(RECORDS PROVIDED begins)

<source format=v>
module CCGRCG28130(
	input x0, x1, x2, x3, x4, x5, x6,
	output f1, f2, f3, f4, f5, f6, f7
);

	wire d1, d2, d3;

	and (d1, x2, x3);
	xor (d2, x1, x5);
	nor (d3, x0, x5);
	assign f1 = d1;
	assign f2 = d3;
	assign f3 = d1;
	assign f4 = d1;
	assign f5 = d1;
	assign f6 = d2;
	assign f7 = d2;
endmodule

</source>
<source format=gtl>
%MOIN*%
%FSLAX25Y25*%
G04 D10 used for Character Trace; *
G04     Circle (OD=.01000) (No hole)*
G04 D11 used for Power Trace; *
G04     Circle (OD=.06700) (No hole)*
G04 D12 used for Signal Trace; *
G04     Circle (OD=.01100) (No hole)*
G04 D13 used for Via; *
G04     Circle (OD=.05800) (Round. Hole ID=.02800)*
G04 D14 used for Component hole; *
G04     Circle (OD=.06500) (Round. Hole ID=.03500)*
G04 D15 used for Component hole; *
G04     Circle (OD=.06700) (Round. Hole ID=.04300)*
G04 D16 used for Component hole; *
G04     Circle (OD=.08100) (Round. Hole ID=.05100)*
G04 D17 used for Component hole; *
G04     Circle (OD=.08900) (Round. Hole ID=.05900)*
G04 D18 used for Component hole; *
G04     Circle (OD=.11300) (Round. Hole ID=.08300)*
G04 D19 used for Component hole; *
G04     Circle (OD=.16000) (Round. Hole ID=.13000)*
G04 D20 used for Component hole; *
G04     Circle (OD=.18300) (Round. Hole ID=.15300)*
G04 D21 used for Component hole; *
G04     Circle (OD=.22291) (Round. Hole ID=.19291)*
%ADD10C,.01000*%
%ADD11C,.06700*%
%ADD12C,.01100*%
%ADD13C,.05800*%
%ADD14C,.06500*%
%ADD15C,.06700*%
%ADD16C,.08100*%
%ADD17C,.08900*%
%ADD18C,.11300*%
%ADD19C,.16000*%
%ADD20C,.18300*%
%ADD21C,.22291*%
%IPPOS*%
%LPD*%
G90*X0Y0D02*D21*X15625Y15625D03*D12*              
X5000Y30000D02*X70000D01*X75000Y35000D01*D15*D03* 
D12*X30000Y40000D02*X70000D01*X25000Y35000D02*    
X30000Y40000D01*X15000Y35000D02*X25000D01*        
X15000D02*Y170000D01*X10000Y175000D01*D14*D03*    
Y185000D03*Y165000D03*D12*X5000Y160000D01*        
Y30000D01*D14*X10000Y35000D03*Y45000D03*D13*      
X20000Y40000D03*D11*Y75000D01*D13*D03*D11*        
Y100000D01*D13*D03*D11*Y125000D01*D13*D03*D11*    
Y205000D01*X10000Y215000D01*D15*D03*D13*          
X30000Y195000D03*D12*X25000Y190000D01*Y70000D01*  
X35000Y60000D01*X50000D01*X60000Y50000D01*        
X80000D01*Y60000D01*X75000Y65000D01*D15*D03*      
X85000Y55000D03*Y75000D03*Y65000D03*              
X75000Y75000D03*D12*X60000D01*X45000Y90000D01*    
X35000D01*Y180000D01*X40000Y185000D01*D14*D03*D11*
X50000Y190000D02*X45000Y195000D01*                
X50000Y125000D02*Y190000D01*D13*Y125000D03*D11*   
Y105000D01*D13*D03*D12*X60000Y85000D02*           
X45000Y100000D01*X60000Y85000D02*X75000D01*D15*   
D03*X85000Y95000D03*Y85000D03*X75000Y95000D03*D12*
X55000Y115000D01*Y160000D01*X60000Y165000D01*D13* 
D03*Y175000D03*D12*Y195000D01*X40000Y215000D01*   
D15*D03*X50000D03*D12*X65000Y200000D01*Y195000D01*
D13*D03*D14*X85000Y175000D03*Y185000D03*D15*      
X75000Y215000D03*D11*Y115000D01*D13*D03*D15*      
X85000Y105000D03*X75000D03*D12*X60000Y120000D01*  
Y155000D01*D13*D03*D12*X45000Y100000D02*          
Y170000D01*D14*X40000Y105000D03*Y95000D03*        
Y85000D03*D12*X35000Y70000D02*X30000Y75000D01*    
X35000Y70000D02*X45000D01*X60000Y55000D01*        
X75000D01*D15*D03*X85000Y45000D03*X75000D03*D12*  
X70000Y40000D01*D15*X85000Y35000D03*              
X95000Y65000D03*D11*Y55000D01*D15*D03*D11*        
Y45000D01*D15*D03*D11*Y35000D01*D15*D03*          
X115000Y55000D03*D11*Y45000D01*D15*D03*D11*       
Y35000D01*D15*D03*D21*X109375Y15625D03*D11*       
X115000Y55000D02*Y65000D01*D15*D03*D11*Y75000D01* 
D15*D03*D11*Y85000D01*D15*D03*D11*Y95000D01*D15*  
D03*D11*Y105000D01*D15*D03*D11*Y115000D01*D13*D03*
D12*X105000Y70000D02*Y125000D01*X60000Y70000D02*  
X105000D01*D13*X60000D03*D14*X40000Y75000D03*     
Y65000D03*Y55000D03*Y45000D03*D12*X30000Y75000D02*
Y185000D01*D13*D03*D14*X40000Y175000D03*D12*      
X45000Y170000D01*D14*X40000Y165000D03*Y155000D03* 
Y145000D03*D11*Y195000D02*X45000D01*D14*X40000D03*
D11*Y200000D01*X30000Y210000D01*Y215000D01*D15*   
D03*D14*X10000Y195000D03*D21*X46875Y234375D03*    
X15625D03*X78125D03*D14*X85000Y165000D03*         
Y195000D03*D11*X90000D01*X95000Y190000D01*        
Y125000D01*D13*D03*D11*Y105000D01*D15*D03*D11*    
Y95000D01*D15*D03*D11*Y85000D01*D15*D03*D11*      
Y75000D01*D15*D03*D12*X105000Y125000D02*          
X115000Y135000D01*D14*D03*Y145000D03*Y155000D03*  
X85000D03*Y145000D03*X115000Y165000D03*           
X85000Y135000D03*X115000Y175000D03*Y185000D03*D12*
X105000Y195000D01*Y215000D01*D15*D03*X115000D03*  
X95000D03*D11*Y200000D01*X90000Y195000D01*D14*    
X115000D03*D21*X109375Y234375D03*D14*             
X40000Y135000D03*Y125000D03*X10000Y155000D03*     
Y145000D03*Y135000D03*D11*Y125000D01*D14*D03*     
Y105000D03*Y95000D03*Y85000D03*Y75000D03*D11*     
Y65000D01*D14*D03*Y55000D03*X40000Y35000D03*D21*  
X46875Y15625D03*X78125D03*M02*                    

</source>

(RECORDS PROVIDED ends)
(RECORDS PROVIDED begins)

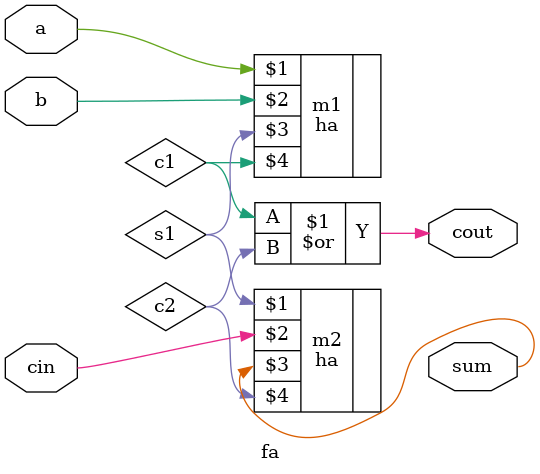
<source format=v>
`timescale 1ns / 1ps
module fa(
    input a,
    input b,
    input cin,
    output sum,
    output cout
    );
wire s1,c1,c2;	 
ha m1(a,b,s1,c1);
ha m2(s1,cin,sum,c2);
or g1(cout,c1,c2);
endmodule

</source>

(RECORDS PROVIDED ends)

When a line among the entries contains "Component", pull that line out.

G04 D14 used for Component hole; *
G04 D15 used for Component hole; *
G04 D16 used for Component hole; *
G04 D17 used for Component hole; *
G04 D18 used for Component hole; *
G04 D19 used for Component hole; *
G04 D20 used for Component hole; *
G04 D21 used for Component hole; *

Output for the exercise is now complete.